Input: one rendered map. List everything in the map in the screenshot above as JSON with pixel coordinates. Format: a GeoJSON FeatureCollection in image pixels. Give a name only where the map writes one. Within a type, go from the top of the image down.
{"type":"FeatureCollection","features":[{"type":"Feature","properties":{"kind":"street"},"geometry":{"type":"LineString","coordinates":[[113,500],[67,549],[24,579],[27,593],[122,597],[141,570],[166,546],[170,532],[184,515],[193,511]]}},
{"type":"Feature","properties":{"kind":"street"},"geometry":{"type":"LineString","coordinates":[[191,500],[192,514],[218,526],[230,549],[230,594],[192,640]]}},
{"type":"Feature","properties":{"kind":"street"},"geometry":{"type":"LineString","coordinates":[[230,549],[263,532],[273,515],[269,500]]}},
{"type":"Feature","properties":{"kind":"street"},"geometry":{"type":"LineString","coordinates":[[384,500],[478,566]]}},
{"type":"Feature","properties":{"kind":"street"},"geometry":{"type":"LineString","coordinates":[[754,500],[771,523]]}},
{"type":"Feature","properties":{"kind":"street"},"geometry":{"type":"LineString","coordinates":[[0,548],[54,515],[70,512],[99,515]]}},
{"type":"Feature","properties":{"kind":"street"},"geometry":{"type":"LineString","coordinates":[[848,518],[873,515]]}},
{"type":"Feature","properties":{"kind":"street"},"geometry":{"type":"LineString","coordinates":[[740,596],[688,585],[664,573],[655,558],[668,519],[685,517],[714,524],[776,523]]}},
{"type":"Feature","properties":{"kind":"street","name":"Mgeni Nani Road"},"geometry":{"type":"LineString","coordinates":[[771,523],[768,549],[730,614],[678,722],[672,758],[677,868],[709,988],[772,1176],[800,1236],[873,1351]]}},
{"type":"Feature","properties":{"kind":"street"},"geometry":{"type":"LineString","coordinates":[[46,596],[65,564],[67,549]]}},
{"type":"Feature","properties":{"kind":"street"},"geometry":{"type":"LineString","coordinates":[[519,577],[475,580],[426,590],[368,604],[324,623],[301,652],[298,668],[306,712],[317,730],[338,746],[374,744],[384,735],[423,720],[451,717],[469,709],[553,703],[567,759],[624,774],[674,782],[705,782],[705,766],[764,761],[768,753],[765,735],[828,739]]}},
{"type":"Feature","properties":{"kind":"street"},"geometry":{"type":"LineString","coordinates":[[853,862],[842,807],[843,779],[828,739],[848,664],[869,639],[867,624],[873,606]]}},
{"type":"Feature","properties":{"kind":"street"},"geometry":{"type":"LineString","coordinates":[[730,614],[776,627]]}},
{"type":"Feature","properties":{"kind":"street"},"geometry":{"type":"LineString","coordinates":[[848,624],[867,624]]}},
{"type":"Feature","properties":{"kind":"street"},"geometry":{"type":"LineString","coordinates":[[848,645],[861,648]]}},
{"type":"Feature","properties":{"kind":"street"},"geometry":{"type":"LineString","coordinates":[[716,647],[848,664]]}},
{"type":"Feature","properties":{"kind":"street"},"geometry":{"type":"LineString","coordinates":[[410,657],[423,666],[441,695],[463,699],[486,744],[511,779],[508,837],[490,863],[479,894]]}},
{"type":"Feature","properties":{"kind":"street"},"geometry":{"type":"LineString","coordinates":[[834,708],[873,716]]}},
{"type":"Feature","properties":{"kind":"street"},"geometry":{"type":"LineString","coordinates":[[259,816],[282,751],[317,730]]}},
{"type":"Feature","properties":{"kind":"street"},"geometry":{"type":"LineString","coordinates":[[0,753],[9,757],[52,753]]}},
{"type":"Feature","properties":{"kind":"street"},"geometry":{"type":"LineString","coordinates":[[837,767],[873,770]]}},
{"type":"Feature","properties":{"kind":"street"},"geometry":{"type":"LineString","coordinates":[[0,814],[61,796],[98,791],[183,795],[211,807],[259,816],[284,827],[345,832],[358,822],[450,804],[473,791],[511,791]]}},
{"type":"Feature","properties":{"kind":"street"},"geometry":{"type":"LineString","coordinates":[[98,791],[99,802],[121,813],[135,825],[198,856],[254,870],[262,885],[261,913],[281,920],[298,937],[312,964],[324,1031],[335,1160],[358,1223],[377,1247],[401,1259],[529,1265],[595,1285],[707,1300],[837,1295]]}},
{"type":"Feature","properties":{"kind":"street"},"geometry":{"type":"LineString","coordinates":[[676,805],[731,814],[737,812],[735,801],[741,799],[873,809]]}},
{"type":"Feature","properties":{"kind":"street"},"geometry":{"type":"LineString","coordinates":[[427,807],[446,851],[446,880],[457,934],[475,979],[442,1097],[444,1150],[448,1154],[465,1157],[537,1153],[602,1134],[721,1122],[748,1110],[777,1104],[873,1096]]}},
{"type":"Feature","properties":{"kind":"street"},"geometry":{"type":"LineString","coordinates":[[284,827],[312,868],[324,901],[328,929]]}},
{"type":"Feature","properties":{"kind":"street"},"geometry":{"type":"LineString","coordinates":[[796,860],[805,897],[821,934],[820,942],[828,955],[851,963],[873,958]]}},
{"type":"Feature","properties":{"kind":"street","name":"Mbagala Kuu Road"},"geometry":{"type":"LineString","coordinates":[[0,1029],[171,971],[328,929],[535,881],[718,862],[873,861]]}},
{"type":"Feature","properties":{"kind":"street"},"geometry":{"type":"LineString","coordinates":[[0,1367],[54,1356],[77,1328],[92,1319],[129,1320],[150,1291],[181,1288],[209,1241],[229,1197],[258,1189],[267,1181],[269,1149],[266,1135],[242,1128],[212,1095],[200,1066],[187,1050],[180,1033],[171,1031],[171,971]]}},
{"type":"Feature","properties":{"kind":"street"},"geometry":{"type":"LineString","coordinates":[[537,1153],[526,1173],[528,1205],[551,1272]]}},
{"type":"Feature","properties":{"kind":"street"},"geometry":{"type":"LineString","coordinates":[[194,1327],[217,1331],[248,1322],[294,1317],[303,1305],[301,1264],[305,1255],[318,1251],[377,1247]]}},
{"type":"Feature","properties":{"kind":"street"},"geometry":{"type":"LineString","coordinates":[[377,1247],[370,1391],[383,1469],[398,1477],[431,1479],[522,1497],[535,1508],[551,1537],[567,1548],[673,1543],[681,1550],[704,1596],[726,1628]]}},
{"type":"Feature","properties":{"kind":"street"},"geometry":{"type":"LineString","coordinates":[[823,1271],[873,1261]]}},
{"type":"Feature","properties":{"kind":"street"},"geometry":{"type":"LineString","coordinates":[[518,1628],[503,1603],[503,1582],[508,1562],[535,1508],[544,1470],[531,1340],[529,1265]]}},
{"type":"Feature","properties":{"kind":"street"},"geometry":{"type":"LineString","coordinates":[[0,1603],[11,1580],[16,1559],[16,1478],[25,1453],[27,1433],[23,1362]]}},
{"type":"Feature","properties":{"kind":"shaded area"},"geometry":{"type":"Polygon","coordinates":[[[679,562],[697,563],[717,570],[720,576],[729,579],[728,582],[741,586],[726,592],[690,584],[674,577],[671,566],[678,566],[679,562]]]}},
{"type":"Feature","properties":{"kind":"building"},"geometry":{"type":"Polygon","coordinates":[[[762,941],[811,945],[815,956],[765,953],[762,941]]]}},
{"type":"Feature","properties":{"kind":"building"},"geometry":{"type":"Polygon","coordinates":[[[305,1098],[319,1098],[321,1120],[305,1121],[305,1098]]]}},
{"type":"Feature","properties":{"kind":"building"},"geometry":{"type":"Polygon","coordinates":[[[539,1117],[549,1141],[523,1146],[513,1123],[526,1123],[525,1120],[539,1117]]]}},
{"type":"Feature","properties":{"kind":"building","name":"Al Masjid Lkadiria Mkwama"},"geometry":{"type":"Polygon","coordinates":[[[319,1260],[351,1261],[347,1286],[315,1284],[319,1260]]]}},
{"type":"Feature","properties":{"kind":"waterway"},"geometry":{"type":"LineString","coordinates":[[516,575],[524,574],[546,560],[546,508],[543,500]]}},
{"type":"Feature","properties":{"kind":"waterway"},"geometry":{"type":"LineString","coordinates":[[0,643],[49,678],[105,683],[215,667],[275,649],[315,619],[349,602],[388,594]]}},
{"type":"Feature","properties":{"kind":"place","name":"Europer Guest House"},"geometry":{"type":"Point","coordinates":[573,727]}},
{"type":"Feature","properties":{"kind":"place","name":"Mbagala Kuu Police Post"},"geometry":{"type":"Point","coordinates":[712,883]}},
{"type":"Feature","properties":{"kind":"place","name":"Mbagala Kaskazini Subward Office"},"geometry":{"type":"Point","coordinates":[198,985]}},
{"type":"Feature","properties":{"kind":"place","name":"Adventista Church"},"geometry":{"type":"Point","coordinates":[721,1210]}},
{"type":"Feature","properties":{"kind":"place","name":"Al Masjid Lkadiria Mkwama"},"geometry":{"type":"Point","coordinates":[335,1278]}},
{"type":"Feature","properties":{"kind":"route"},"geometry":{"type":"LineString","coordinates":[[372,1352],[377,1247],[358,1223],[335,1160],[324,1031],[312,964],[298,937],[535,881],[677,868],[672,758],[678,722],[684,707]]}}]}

• • • • •

_Assignment:_ Please copy each line of the material that contains the word "Mkwama".

_Answer space:_
{"type":"Feature","properties":{"kind":"building","name":"Al Masjid Lkadiria Mkwama"},"geometry":{"type":"Polygon","coordinates":[[[319,1260],[351,1261],[347,1286],[315,1284],[319,1260]]]}},
{"type":"Feature","properties":{"kind":"place","name":"Al Masjid Lkadiria Mkwama"},"geometry":{"type":"Point","coordinates":[335,1278]}},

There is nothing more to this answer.